> [SHORT PROBLEM A]: In the conversation, what book by Spencer J. Quinn is mentioned?

> [TEXT]:
☆ ☆ ☆

I mean, you're in your early 30s now.
But do you believe, as I believe, that if and when, and when I think the tide turns and the path to prosperity, the path of least resistance, the path to social acceptance means adopting our viewpoints, that most of society will just fall in line.
I mean, have you witnessed that at all?
Or do you believe that these are true believers in that ugly and obesity is beautiful and having no standards is better than having standards?
Don't you think it's easier for society to fall back in line with the truth and with our message than the message of the current regime?
I think there's some truth to that.
I think there's other factors at play.
I think that technology and social media and these platforms that people spend so much of their lives on has this definitely has this kind of warping effect when it comes to how people view the world and what people even see as beautiful in the first place.
And so in order for people to correct back to, I get a normal system of what is beautiful, what is not, what is good and healthy, what is not, I think that some of these platforms that get a lot of very resentful and unhappy people together one place and harness that negative energy to create these movements that we've seen only accelerating with the increased use of technology.
I think there's going to have to either be a very purposeful stepping back, realizing that these things aren't healthy and that they can only increase negative trends, or there's going to have to be some kind of, I wouldn't say like technological collapse, but there's going to have to be some correction, whether it's purposeful or whether it's unintentional.
Well, that's for sure.
I mean, circumstance will have to change.
Maybe we need to suffer more.
I believe that we will.
I mean, obviously, it's not going to turn on a diamond for no good reason.
There will be, I mean, maybe it's a nuclear war with Russia.
Maybe it's an economic collapse.
I mean, who knows?
Maybe it's a Deus ex Machina type of event that we can't even foresee, but something will have to change.
But when it does, I don't think that our message is that far removed from what people are willing to accept as some people may hope for, that our enemies may hope for.
But let's move now to your work.
Now that we've established yourself as a younger author and advocate, works of fiction.
I mean, so much of our movement is dealt with policy and politics and issue-oriented books or autobiographies.
It seems as though works of fiction aren't that high on the totem pole.
But I think that it is very important that our side adopt an interest in the arts in order to reach people.
And that's, of course, where fiction comes in in a part.
And we had earlier this year, back in February, I believe, Spencer J. Quinn, who authored the book The No College Club, which was a work of fiction.
And increasingly, I'm interested in promoting people whose books are works of fiction because I think that that's an important part of the puzzle.
So why works of fiction, Marty?
I'd say works of fiction primarily because that's what I grew up consuming so much of.
I spent a lot of time reading, and some of it was historical books about either American history or ancient history and that sort of thing.
But I also spent a lot of time reading just either pulpy fiction or the classics.
And the books I realized that had the most profound effect on me as far as making me want to dream of something better and imagine most evocatively a better world or a more beautiful world tended to be fictional books.

☆ ☆ ☆

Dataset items
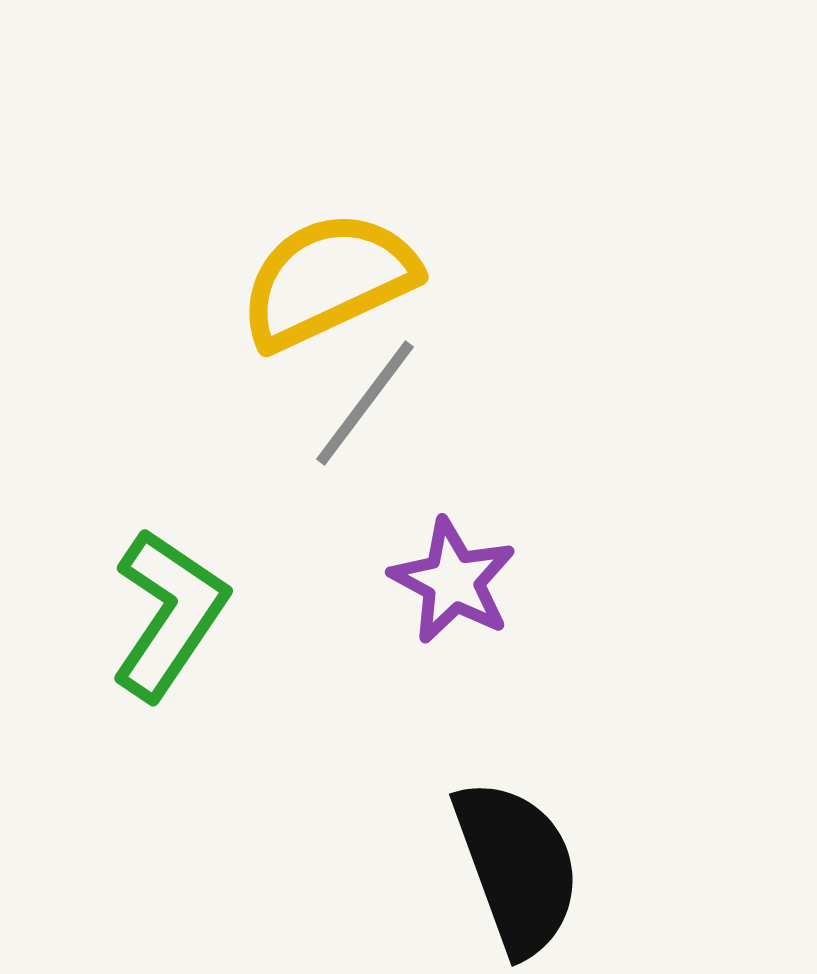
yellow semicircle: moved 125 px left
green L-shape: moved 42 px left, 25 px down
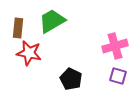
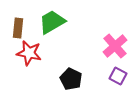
green trapezoid: moved 1 px down
pink cross: rotated 25 degrees counterclockwise
purple square: rotated 12 degrees clockwise
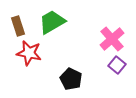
brown rectangle: moved 2 px up; rotated 24 degrees counterclockwise
pink cross: moved 3 px left, 7 px up
purple square: moved 1 px left, 11 px up; rotated 12 degrees clockwise
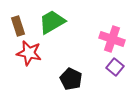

☆ ☆ ☆

> [SHORT PROBLEM B]: Reproduce all of the rows above line for line, leaving the pictures out.

> [TASK ANSWER A]: The No College Club

> [TASK ANSWER B]:
yellow semicircle: moved 125 px left
green L-shape: moved 42 px left, 25 px down
green trapezoid: moved 1 px down
pink cross: rotated 25 degrees counterclockwise
purple square: rotated 12 degrees clockwise
brown rectangle: moved 2 px up; rotated 24 degrees counterclockwise
pink cross: moved 3 px left, 7 px up
purple square: moved 1 px left, 11 px up; rotated 12 degrees clockwise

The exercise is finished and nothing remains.